| REQUIRED WORK |
Among the entries below, one line contains "vfov_deg: 85.7" and another contains "exposure_s: 1/120". Transcribe those two lines and every line between them, exactly.

#### RECORDS PROVIDED

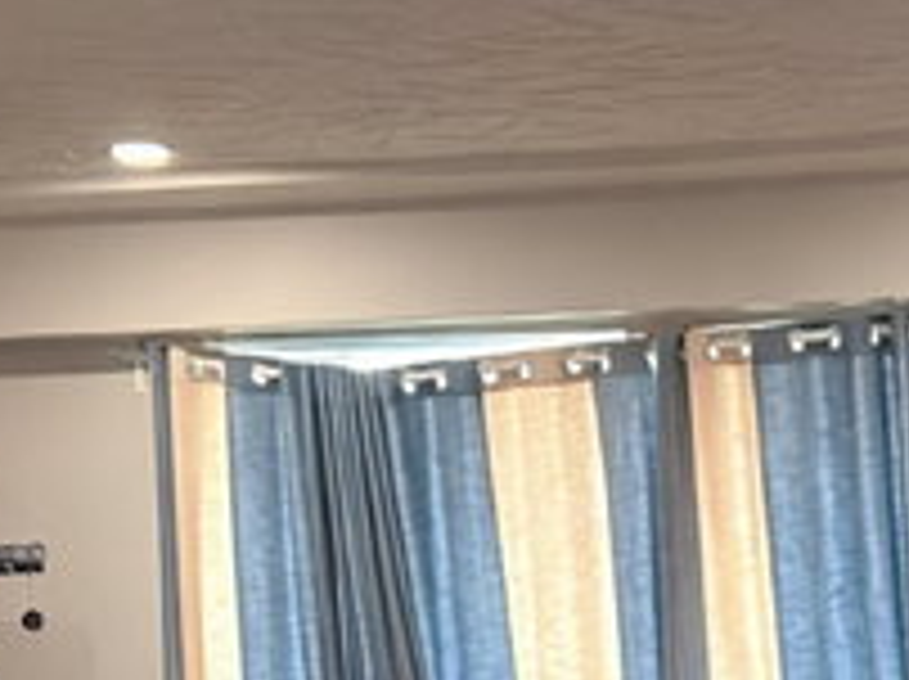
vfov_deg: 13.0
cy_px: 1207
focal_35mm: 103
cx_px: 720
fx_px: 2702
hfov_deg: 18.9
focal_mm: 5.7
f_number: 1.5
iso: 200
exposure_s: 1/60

########
#### RECORDS PROVIDED

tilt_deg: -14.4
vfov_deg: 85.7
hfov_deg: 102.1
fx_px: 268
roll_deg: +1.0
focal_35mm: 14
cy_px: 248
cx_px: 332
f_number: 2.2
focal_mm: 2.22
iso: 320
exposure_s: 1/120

########

| ANSWER TO THIS EXERCISE |
vfov_deg: 85.7
hfov_deg: 102.1
fx_px: 268
roll_deg: +1.0
focal_35mm: 14
cy_px: 248
cx_px: 332
f_number: 2.2
focal_mm: 2.22
iso: 320
exposure_s: 1/120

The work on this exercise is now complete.